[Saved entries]
>>
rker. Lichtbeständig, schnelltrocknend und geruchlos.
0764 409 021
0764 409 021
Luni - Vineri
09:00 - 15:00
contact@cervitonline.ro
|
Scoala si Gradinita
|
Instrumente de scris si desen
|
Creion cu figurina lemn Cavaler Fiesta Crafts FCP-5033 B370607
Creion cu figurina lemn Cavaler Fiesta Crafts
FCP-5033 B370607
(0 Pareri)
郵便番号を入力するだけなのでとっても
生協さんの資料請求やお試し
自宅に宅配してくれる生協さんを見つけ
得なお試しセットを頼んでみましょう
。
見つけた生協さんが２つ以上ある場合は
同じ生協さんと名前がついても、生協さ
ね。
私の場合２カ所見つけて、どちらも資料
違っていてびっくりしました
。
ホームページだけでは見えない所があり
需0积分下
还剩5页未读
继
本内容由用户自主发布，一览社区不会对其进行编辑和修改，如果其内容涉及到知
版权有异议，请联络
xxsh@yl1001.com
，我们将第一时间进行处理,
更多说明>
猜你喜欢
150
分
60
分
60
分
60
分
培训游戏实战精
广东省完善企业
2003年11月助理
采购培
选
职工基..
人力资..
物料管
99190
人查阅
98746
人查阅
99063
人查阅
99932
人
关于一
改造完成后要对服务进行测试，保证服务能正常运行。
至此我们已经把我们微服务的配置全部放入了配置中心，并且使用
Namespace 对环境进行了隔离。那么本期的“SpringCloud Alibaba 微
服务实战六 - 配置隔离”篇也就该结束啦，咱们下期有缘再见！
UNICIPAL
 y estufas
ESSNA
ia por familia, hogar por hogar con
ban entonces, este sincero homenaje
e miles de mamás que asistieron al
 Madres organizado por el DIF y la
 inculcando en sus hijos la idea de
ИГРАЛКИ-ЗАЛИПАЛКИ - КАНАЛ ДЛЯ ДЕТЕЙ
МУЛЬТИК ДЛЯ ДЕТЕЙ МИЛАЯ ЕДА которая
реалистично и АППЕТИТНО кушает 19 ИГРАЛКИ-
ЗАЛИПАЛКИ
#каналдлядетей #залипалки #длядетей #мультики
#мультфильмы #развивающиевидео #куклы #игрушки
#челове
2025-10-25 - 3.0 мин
<<
Your objective ::
Return exactly the lines from the one containing "МУЛЬТИК ДЛЯ ДЕТЕЙ МИЛАЯ ЕДА которая" through the last line of the records above, both included, and nothing else.

Task answer ::
МУЛЬТИК ДЛЯ ДЕТЕЙ МИЛАЯ ЕДА которая
реалистично и АППЕТИТНО кушает 19 ИГРАЛКИ-
ЗАЛИПАЛКИ
#каналдлядетей #залипалки #длядетей #мультики
#мультфильмы #развивающиевидео #куклы #игрушки
#челове
2025-10-25 - 3.0 мин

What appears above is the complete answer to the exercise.